--- Begin Quoted text ---

National Library as Corpus: Introducing DeLiKo@DNB – a Large Synchronous German Fiction Corpus
https://zenodo.org/records/14943116
Introduction
Fiction books are weakly represented in the German Reference Corpus DeReKo (Kupietz et al. 2010, 2018). This is primarily due to the tremendously higher costs associated with licensing and converting raw fiction data into TEI-encoded XML format, compared to newspaper articles (Kupietz et al. 2014, p. 2). In the following, we discuss how we addressed these challenges and successfully created a large extensible corpus of recent fiction books.
The Legal Challenge
Linguistics and literary studies both face the challenge that their research data is affected by third-party rights. Obtaining transferable, uniform licenses for German fiction books is particularly costly as no licensing models for non-expressive use (previously also called “non-consumptive use”, see Kamocki 2018) of entire texts as primary research data are generally established. Moreover, individual author permissions are often required, since the use of texts as research data is not covered by standard licensing agreements between authors and publishers.
Our solution to this challenge consists of two main pillars: The first leverages § 14 of the German National Library Act (DNBG) requiring submission of all digitally published media works to the DNB. The second pillar is part of the general strategy adopted for DeReKo to address legal issues through infrastructural means, following Jim Gray's (2003) famous principle: If the data cannot move, put the computation near the data (Kupietz, Diewald, and Margaretha 2022, 163ff) . In this application case, our approach is to leave the full texts in the DNB and make them accessible via an instance of the corpus analysis platform KorAP (Bański et al. 2012) running within DNB. This ensures that the data can be made available more openly than under the text and data mining exception, 1 and be used as effectively as possible for linguistic and related research purposes, but within the limits set by copyright law. The main restriction is that the context size of each search result is limited to a maximum of 50 words.

--- End Quoted text ---
--- Begin Provided data ---

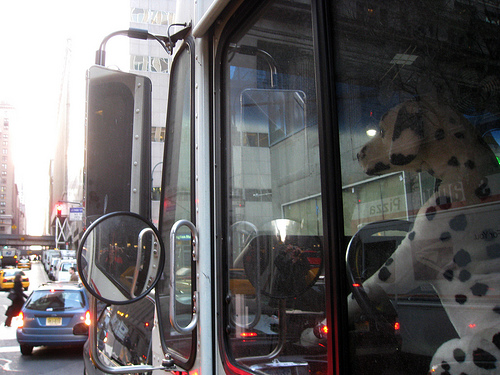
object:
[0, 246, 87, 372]
street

--- End Provided data ---

§ Requirements
a) Decide whether each statement agrees with the DeLiKo@DNB text, answering yes or no and quoting the words of the text that settle it: (i) Fiction books are weakly represented in DeReKo. (ii) The full texts are moved out of the DNB for analysis. (iii) Each search result may show up to 100 words of context.
b) Using the DeLiKo@DNB text, answer each question on its own line:
(i) Which section of the German National Library Act does the first pillar leverage?
(ii) Which corpus analysis platform runs within the DNB?
(iii) What was non-expressive use previously also called?
c) Carry on the DeLiKo@DNB text from the point where it stops.
The listing comes from a separate source.

§ Exercise answers
a)
(i) Yes: "Fiction books are weakly represented in the German Reference Corpus DeReKo"
(ii) No: "our approach is to leave the full texts in the DNB"
(iii) No: "the context size of each search result is limited to a maximum of 50 words"

b)
(i) § 14
(ii) KorAP
(iii) Non-consumptive use

c)
Data and Methods
To address the second challenge, and to make conversion into high-quality TEI-XML encoded corpora feasible, we ignored PDF ebooks and limited our focus to the 273,976 books available in the XML-based EPUB format and drew a 10% random sample from these as a first step, stratified by year of publication, resulting in a sample of 26,091 ebooks. As a second step, on the occasion of the 20th anniversary of the German Book Prize in October 2024, we added all 362 digitally available longlisted titles from the past two decades to the corpus, in cooperation with the German Publishers and Booksellers Association. To convert the data to the TEI I5 format (Lüngen and Sperberg-McQueen 2012) used by DeReKo, we applied XSLT 3.0 stylesheets in three passes, via the Saxon XSLT processor and GNU Make, using the DNB SRU API to retrieve consistent metadata, a heuristic genre classifier based on this, and a MALLET (McCallum 2002) based implementation of the standard DeReKo topic domain classifier (Weiß 2005; Klosa, Lüngen, and Kupietz 2012). In subsequent steps, the TEI-XML data was converted to KorAP-XML format and annotated for POS and lemma using the TreeTagger (Schmid 1994), for POS and morphosyntactic properties using MarMoT (Mueller et al. 2013), and dependencies using MaltParser (Nivre et al. 2007). These tools were selected due to their good balance between accuracy and performance. 2 If required for specific applications, additional annotation layers can be added later, since KorAP supports any number of them. 3
The entire conversion and annotation process was completed in 48 hours on a Linux server with 96 cores and 1.5 TB of RAM. The composition of the resulting corpus, categorized by genres and publication years, is presented in Figure 1. Genre classifications were derived from the DNB metadata using string matching heuristics. 4 It is important to note that the relative proportions and the ‘representativeness’ or ‘balance’ of strata are not relevant in the case of DeLiKo@DNB. Instead, only the minimum absolute sizes of the strata are important, as users are invited to define their own virtual subcorpora. This allows them to create stratified, task-specific subsamples based on metadata constraints (see Kupietz et al. 2010; Kupietz 2016 for a detailed account of this primordial sample approach).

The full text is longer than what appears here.